Jakarta, MI - Isu pemutusan hubungan kerja (PHK) massal yang ramai diperbincangkan di Tokopedia akhirnya menarik perhatian DPR. Menyikapi kabar yang viral tersebut, Wakil Ketua DPR Sufmi Dasco Ahmad memfasilitasi pertemuan antara perwakilan TikTok, Tokopedia, dan Menteri Ketenagakerjaan Yassierli pada Senin (6/7/2026).
Dasco mengatakan DPR telah mencermati berbagai isu yang beredar, termasuk kabar PHK terhadap karyawan TikTok dan Tokopedia. Karena itu, pihaknya mempertemukan perusahaan dengan Kementerian Ketenagakerjaan untuk membahas persoalan tersebut.
"Hari ini saya memfasilitas pertemuan kami mengundang perwakilan dari baik TikTok di China maupun TikTok di Indonesia yang mengakuisisi Tokopedia. Tadi sudah bersama-sama Bapak Menteri Tenagakerja kita melakukan dialog," ujar Dasco dalam konferensi pers.
Dalam pertemuan itu, Executive Director of Tokopedia and TikTok Shop Indonesia Stephanie Susilo membantah adanya PHK di lingkungan TikTok maupun Tokopedia. Ia menegaskan perusahaan saat ini hanya melakukan penataan organisasi dan internal mobility.
"Yang pertama adalah tidak ada pemutus hubungan kerja di TikTok atau Tokopedia Group. Yang ada adalah penataan tenaga kerja yang sedang kami lakukan dan internal mobility di dalam TikTok atau Tokopedia Group," tuturnya.
Ia menjelaskan, dalam proses penataan tersebut memang ada sebagian karyawan yang memilih menerima paket kompensasi dan melanjutkan karier di perusahaan lain atau dipindahkan ke unit usaha lain di bawah Grup TikTok dan Tokopedia.
"Dalam program penataan ini memang ada yang sudah memilih untuk mengambil paket kompensasi, dan memilih untuk bekerja di tempat lain atau disalurkan di lingkungan grup bisnis TikTok Tokopedia," tuturnya.
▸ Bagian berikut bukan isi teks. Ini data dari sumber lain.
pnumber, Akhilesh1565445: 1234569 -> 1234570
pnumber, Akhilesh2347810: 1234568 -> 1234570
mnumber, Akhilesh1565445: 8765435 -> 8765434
Stephanie juga memastikan perusahaan masih membuka lowongan kerja dengan lebih dari 100 posisi yang saat ini tersedia di Indonesia.
Sementara itu, Menteri Ketenagakerjaan Yassierli mengapresiasi langkah penataan yang dilakukan perusahaan. Menurutnya, skema tersebut memberi peluang bagi pekerja untuk tetap berkarier di dalam ekosistem Grup TikTok meski berpindah ke lini usaha yang berbeda.
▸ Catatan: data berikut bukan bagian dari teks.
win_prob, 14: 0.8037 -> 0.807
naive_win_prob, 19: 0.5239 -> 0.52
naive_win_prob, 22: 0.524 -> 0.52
"Karena kita tahu TikTok Group tentu memiliki beberapa lini usaha dan ini juga memberikan kesempatan kepada pekerja untuk kemudian bisa bekerja di lini usaha yang lain," kata Yassierli.
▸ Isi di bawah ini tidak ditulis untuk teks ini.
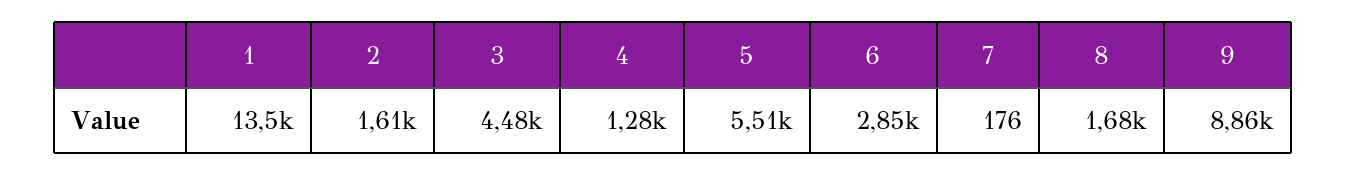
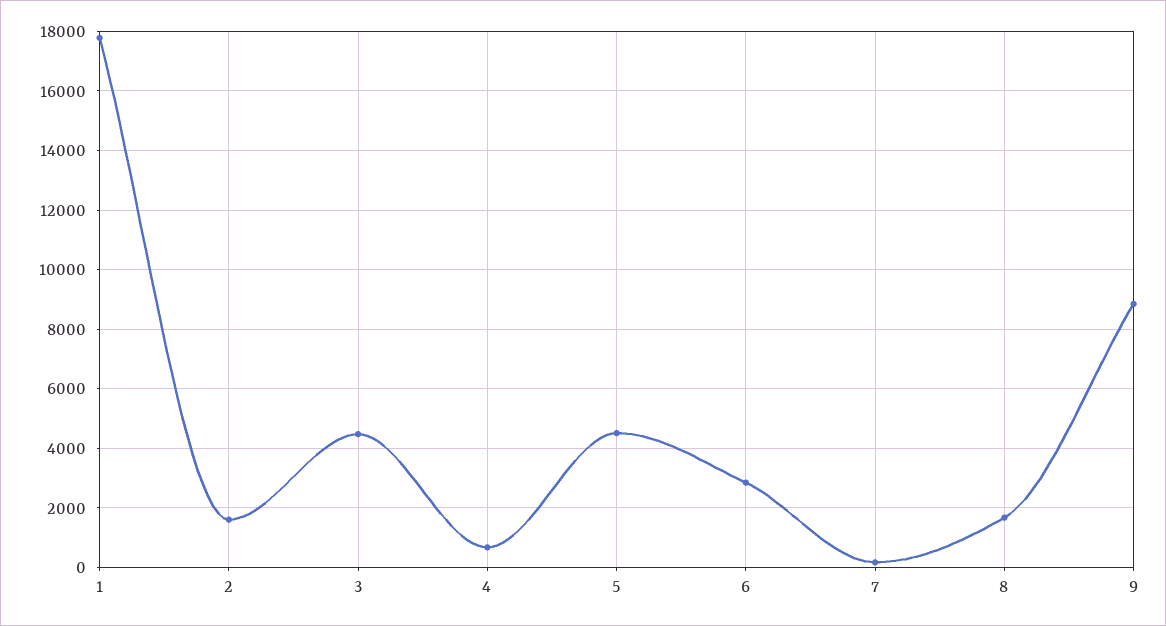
1: 13500 -> 17750
4: 1280 -> 750
5: 5510 -> 4500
Sebelumnya, kabar mengenai PHK besar-besaran di Tokopedia sempat menghebohkan publik. Informasi yang beredar menyebut sekitar 90% karyawan terdampak.
Gelombang penataan itu disebut menyisakan sekitar 10% dari total 2.500 karyawan sejak Tokopedia diakuisisi TikTok dari GoTo. Karyawan yang masih bertahan disebut berasal dari divisi bisnis, trust and safety, serta teknologi.